C++ pointer to a function

Question

In my code I would like to call different functions by the same name. So I used pointers, and I did work with static functions, now I would like to do the same with non-static functions and it doesn't work at all.

class Amrorder
:   {
public:
   ....
    void (*fkt)(real&, const real);
    void fktAcPulse(real &rhoRef, const real y);
    void fktAcPulseSol(real &rhoRef, const real y);
...
}

void Amrorder::initData(a)
{
...
 switch(method){
    case 2://
      Amrorder::fkt=&Amrorder::fktAcPulse;
      break;
    case 222://
      Amrorder::fkt=&Amrorder::fktAcPulse1d;
      break;
    }
...
  for(int i=0; i<ng; ++i){ 
    Amrorder::fkt(rhoRef, yRef);
    ...
  }
...
}

The code is quiet big so I hope the part above is enough to understand what I want to do.

Thanks for your time!

Answer 1

The type of fkt declares a function pointer to a free-standing function or a static member function. But you want to assign a non-static member function pointer to it. So fkt needs to be of the type of a non-static member function pointer of class Amrorder. That type is spelled

void (Amrorder::*fkt)(real&, const real);
//    ^^^^^^^^^^

When invoking a function pointer to a non-static member function, you need to specify on which object you want the member to be called (which normally defaults to this when calling a member function directly with its name).

The syntax for this is quite strange. It requires another pair of parentheses and depends on wether you call it on a pointer or an object itself:

(object.*functionPointer)(arguments);
(pointer->*functionPointer)(arguments);

So if you just want to call the function on the this pointer, you need to write

(this->*fkt)(rhoRef, yRef);

(Note that you don't need to specify the class in your code everywhere.

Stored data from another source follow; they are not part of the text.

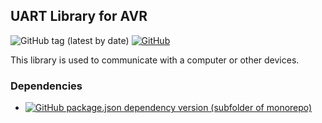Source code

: ## UART Library for AVR
![GitHub tag (latest by date)](https://img.shields.io/github/v/tag/baskiton/uart-avr?label=version)
[![GitHub](https://img.shields.io/github/license/baskiton/uart-avr)](https://github.com/baskiton/uart-avr/blob/master/LICENSE)

This library is used to communicate with a computer or other devices.
### Dependencies
* [![GitHub package.json dependency version (subfolder of monorepo)](https://img.shields.io/github/package-json/dependency-version/baskiton/uart-avr/defines-avr?filename=library.json)][def_r]

[def_r]: https://github.com/baskiton/defines-avr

Amrorder:: can be removed in front of every function name inside the definition of a member function of the same class.)

Answer 2

It doesn't work because your fkt has type:

void (*)(real&, const real);

and you're trying to assign it to, e.g., &Amrorder::fktAcPulse, which has type:

void (Amrorder::*)(real&, const real);

Notice the difference. The latter is a pointer-to-member function, not just a pointer to function. These have different semantics. A pointer to function can just be called (e.g. fkt(a, b)), but a pointer to member function needs to be called on an object (e.g. (obj.*pm)(a, b)).

For simplicity, since you probably just want "something that I can call with a real& and a const real", you may want to consider the type-erased function object: std::function:

std::function<void(real&, const real)> fkt;

This can be initialized with any callable that matches the arguments, so you can assign it to a free function:

void foo(real&, const real) { ... }
fkt = foo;

A static member function:

struct S { static void bar(real&, const real) { ... } };
fkt = &S::bar;

Or a member function, as long as its bound:

fkt = std::bind(&Amrorder::fktAcPulse, this);
fkt = [this](real& a, const real b){ return this->fktAcPulse(a, b); };

The key is that you need an instance of Amrorder to call fktAcPulse, and using std::function lets you use either std::bind or a lambda to store that instance in with the functor itself.

Answer 3

When you call a non-static method of a class, the compiler needs to know which instance of the class you want to execute against. So there is a hidden parameter in the call, which is a pointer to the instance.

So you need to write something like this:

Amrorder::fkt=bind( &Amrorder::fktAcPulse, this );